Juan Pérez sonrió todo el momento que duró la caída. Sonreía con los ojos bien apretados mientras caía de aquel puente elevado sobre un sin fin de rocas partidas por un mínimo río que corría lentamente mientras se perdía en la oscuridad del barranco que le sucedía. Mientras tanto una mirada atónita observaba con un grito fusilado en el interior, aquella escena escalofriante.
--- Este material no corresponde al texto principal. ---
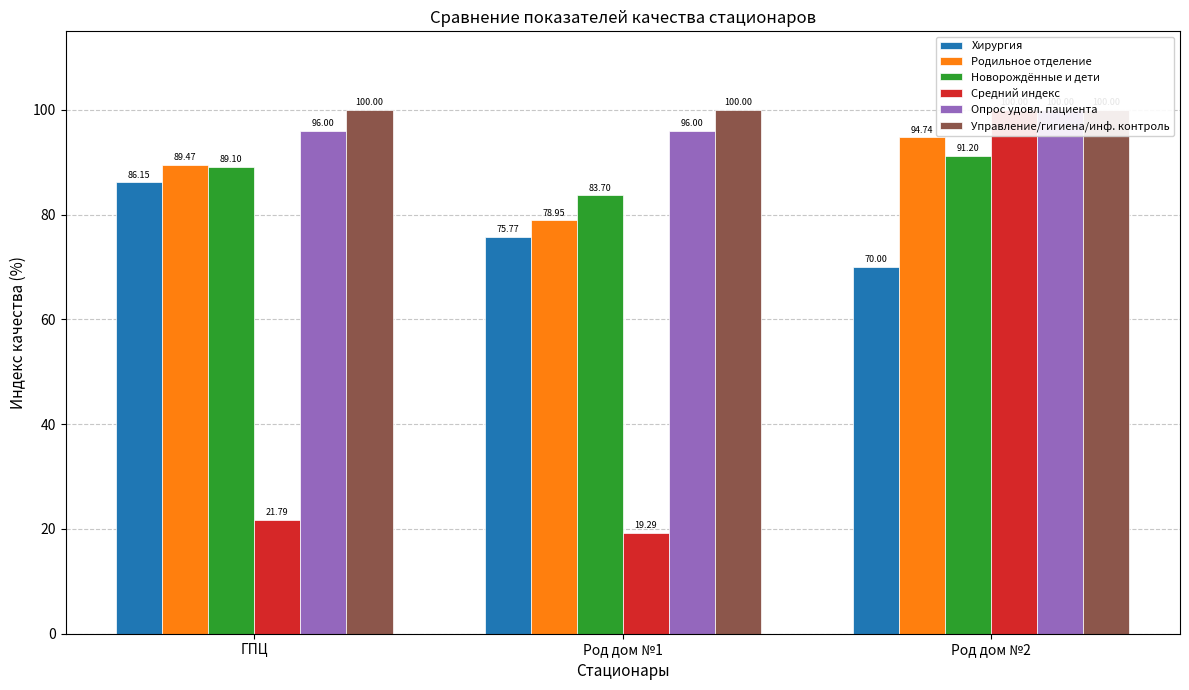

What position from the right is ГПЦ?

3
Ella le había ido a buscar a su casa unos minutos antes. Ella, la que presenciaba el salto y la caída y el resquebraje de huesos y desintegración de materia y pulverización de existencia, en ese preciso momento regresaba desairada y con un amargo sentimiento a derrota, luego de no encontrarle en su casa. Volteó reaccionando al ver de repente una sombra haciéndose lentamente pequeña bajo el puente. Era él, era Juan. Juan Pérez.
Creía ver una visión, engañada por su mente. Creía que estaba soñando, pero difícilmente podía pegarse un pellizco porque todo su cuerpo se había petrificado, horrorizado por tan triste e inesperado suceso. Poco a poco el temblor nervioso empezó a hacer convulsionar el cuerpo de Renata y con el temblor, aquel grito que se había trabado en su garganta reinició su trayecto hacia las cuerdas vocales con miras a salir disparado para hacer vibrar a las partículas de aire en su trayecto y expulsar un lamento que se extendería a un par de kilómetros a la redonda perdiéndose luego en lo sombrío de la madrugada.